AdComm backs earlier use of CAR-T for multiple myeloma

Cell TherapyImmunotherapyLicense out/inPhase 3Drug Approval
A U.S. FDA advisory committee has voted in favor of two different cell therapies —  Johnson & Johnson and Legend Biotech’s Carvykti and Bristol Myers Squibb and 2seventy bio's Abecma — for earlier treatment of patients with relapsed/refractory multiple myeloma.
The Oncologic Drugs Advisory Committee (ODAC) voted unanimously (11-0) in favor of Carvykti for the treatment of adult patients with relapsed or refractory multiple myeloma who have received at least one prior line of therapy including a proteasome inhibitor and an immunomodulatory agent and are refractory to lenalidomide.
Carvykti, the result of a December 2017 license and collaboration agreement between J&J's Janssen Biotech and Legend Biotech, was first approved in February 2022 for the treatment of patients with relapsed or refractory multiple myeloma after four or more prior lines of therapy. The treatment is a B-cell maturation antigen-directed genetically modified autologous chimeric antigen receptor T-cell therapy.
According to Legend, a supplemental BLA supported by the CARTITUDE-4 study is currently under review by the FDA with a target PDUFA date of April 5, 2024.
The ODAC also voted in favor (8-3) of Abecma for patients with triple-class exposed relapsed or refractory multiple myeloma.

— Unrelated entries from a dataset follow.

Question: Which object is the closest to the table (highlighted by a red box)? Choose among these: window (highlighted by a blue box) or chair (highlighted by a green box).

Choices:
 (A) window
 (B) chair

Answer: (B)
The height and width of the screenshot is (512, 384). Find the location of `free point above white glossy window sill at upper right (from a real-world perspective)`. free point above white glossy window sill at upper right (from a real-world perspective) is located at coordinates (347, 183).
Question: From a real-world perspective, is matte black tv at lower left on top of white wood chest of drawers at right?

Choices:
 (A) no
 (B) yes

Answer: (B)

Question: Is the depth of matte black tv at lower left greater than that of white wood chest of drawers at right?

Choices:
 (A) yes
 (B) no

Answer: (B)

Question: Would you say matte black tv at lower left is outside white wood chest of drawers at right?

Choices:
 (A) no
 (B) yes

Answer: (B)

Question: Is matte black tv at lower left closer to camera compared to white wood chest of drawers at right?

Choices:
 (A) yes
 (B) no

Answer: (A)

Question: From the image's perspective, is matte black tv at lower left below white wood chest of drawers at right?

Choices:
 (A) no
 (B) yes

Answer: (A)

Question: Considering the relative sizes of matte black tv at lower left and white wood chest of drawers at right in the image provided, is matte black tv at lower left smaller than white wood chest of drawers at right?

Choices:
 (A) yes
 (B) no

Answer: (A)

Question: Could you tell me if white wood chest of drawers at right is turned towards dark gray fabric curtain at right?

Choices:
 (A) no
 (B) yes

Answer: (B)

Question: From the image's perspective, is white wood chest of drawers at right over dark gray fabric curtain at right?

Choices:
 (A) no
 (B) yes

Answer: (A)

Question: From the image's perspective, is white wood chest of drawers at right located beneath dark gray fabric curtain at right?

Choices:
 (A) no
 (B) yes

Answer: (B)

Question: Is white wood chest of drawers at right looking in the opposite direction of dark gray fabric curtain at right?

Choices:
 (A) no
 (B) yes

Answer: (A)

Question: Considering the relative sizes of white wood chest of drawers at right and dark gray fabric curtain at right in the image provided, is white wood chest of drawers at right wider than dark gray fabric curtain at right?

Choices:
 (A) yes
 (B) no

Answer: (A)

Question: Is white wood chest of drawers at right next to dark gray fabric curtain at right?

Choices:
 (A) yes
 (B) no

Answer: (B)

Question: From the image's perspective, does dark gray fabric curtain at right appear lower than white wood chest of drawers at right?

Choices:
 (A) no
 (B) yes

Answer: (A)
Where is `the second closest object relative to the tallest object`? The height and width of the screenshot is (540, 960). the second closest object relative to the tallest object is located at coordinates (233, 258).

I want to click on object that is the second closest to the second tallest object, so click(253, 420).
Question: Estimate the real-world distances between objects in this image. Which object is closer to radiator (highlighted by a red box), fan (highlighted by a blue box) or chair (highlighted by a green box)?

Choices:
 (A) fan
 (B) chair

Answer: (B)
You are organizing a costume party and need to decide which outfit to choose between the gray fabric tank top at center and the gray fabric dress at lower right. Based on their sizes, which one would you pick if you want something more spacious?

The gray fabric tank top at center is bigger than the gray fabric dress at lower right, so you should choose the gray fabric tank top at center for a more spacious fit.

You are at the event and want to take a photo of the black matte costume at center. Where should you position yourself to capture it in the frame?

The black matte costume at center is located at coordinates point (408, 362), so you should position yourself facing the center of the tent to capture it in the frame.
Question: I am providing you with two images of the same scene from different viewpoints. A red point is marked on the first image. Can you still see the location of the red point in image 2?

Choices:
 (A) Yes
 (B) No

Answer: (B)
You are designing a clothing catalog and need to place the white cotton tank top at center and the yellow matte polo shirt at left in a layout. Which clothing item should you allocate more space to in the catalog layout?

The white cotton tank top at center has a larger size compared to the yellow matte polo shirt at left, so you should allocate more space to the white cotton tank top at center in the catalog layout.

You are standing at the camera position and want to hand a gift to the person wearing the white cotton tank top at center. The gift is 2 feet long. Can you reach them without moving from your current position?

Abecma, jointly developed and commercialized by BMS and bluebird bio, which was spun out to create 2seventy bio, became the first cell-based gene therapy approved by the FDA for the treatment of multiple myeloma in March 2021. The drug was approved for use in adult patients with multiple myeloma who have not responded to, or whose disease has returned after, at least four prior lines (different types) of therapy.
The partners' supplemental BLA seeking the expanded use of Abecma, a CAR-T cell therapy that recognizes and binds to the B-cell maturation antigen on the surface of multiple myeloma cells, originally had a PDUFA date of December 16, 2023. Back in November, the FDA delayed its decision when it decided that the ODAC would meet to discuss results from the pivotal phase 3 KarMa-3 study of Abecma in earlier lines of triple-class exposed relapsed or refractory multiple myeloma.
According to BMS, the FDA has not yet assigned a new target action date for review of the sBLA.
The two positive votes come in spite of FDA briefing docs that specifically noted the agency's interest in the committee's opinion on higher rates of early deaths noted in the treatment arms of Carvykti's CARTITUDE-4 trial and Abecma's KarMMa-3 trial.
Earlier this year, the FDA required that manufacturers add a boxed warning to both drugs, among other CAR-T cell therapies, warning that the treatments themselves may cause cancers.